The inflection came in February. The CBN’s Monetary Policy Committee (MPC) cut the Monetary Policy Rate (MPR) by 50 basis points to 26.50% on February 24 — the first reduction in the current cycle — and the market repriced quickly.
- At the February 4 NTB auction, the 364-day stop rate had already dropped to 16.99%, a fall of 148 basis points from the January 7 peak, even before the formal MPC decision.
- By February 18, it slid further to 15.90%, as the CBN allotted a massive N1.71 trillion on the one-year paper against subscriptions of N4.075 trillion — the largest 364-day allotment of the quarter.
- March brought stabilisation at the short end. The 91-day bill locked in at 15.95% from March 4 through March 25 — four consecutive auctions without movement — reflecting a settled floor for short-tenor pricing.
- The 364-day bill recovered partially to 16.73% at the March 4 auction, before easing to 16.43% at the quarter’s final PMA on March 25, down 204 basis points from its January 7 high.
- Even so, investor demand showed no fatigue: the March 25 one-year bill attracted N2.726 trillion in subscriptions against a N200 billion offer — a subscription-to-offer ratio of 13.6x.
- On the bond side, the DMO ran three monthly auctions.
- February’s bond auction was particularly revealing: total subscriptions surged to N2.70 trillion, yet the DMO allotted only N524.28 billion.
- By March, bond stop rates had settled into a 16.00%–16.64% band, 100 to 160 basis points below their January peaks.
Investors who participated in the January 7 one-year T-bill locked in the highest risk-free naira yield available at any primary market auction in Q1 2026. No subsequent T-bill auction came close.

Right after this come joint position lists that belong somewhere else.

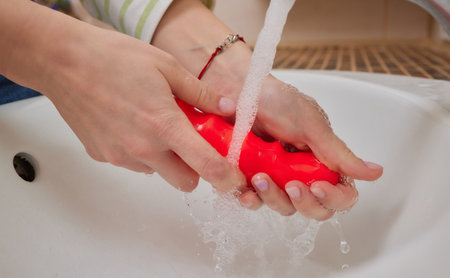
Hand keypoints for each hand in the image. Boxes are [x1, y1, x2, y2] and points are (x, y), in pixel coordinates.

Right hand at [54, 30, 246, 192]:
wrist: (63, 62)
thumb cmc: (114, 58)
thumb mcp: (167, 67)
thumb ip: (200, 94)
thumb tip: (226, 109)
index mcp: (164, 125)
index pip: (206, 166)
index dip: (226, 178)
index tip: (234, 179)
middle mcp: (143, 148)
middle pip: (184, 182)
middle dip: (194, 169)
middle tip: (190, 143)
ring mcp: (120, 155)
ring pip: (157, 172)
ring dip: (164, 158)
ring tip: (153, 123)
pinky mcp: (102, 156)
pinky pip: (132, 163)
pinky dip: (139, 151)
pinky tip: (130, 124)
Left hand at [236, 77, 382, 219]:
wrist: (241, 91)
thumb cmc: (278, 102)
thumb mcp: (311, 126)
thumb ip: (339, 153)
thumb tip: (376, 173)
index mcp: (324, 161)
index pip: (341, 194)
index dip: (333, 198)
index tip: (317, 186)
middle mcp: (303, 173)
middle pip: (314, 208)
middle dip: (303, 201)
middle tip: (290, 184)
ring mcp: (277, 178)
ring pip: (283, 206)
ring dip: (273, 198)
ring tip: (260, 177)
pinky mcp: (253, 179)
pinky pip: (254, 201)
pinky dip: (250, 199)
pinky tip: (245, 192)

The FGN FEB 2031 delivered the highest bond yield-to-maturity of the quarter. For long-duration investors — particularly Pension Fund Administrators constrained by regulation to hold sovereign instruments. This paper represented the optimal combination of tenor, safety, and yield capture before the easing cycle eroded returns across the curve.
What You Should Know
Four key factors made Q1 2026 a landmark yield quarter:
- Government’s record N23.85 trillion deficit borrowing need, later raised to N29.20 trillion;
- The pre-cut rate positioning by sophisticated investors who front-loaded demand into January;
- The liquidity glut that sustained fixed-income assets demand despite compressing yield; and
- The volume of PFA flows after PenCom review, which kept auction subscription ratios elevated even as rates fell.
- The Q1 2026 data delivers one unambiguous lesson for fixed income investors: in a rate-cut cycle, timing is everything.
- Investors who entered at the January 7 T-bill auction captured best yield on the 364-day instrument.
- On the bond side, January’s stop rates of 17.50%–17.62% have not been matched in any subsequent auction, with March clearing 100–160 basis points lower and April continuing the downward drift.
For investors entering Nigeria’s fixed income market in Q2 2026, the environment remains historically attractive — but the peak of this yield cycle is over.